# TASK ITEM:
Copy the listing word for word, starting at its first line and ending with the line that contains "not only not", including that line.

# MATERIAL FOR THIS EXERCISE:
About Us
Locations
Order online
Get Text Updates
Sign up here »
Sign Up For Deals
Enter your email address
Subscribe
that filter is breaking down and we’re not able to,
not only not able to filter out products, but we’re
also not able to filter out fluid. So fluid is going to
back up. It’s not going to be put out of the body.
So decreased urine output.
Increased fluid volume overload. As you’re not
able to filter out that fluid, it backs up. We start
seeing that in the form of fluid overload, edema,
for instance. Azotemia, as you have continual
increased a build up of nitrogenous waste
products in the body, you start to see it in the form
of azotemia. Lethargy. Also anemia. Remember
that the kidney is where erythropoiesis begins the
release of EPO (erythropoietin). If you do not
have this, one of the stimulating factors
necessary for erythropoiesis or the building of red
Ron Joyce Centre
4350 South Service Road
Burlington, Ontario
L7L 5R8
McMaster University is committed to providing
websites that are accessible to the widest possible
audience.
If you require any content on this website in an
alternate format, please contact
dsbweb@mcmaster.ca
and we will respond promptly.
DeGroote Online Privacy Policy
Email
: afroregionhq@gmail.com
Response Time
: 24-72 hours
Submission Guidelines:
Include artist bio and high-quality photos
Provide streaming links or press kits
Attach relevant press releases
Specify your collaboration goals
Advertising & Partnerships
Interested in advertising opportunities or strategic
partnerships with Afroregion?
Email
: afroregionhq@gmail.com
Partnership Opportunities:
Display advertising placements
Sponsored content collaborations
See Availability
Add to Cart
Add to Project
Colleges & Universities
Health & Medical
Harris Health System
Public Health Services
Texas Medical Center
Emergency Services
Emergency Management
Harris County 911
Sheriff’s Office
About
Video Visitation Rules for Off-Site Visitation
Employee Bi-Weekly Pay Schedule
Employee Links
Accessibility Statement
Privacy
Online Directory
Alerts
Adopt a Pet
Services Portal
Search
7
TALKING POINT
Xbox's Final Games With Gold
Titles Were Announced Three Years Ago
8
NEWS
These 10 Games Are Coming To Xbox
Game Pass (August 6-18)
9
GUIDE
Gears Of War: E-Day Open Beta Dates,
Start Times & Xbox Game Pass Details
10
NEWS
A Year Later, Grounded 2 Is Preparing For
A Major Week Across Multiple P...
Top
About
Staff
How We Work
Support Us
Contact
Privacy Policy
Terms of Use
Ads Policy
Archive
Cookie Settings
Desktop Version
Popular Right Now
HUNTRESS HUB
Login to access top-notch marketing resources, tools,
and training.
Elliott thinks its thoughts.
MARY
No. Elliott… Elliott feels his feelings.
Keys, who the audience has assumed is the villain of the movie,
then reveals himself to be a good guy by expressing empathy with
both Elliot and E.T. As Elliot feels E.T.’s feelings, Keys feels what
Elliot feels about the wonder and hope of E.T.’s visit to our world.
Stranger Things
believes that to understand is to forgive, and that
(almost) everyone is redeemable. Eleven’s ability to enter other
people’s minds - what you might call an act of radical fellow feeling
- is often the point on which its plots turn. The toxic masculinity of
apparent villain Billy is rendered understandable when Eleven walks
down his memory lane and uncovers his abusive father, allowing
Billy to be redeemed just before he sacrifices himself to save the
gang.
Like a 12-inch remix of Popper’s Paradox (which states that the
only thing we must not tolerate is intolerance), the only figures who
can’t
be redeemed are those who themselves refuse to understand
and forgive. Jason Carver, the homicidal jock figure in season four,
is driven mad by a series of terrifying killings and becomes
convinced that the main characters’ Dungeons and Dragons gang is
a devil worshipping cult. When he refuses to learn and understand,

# RESPONSE BOX:
About Us
Locations
Order online
Get Text Updates
Sign up here »
Sign Up For Deals
Enter your email address
Subscribe
that filter is breaking down and we’re not able to,
not only not able to filter out products, but we’re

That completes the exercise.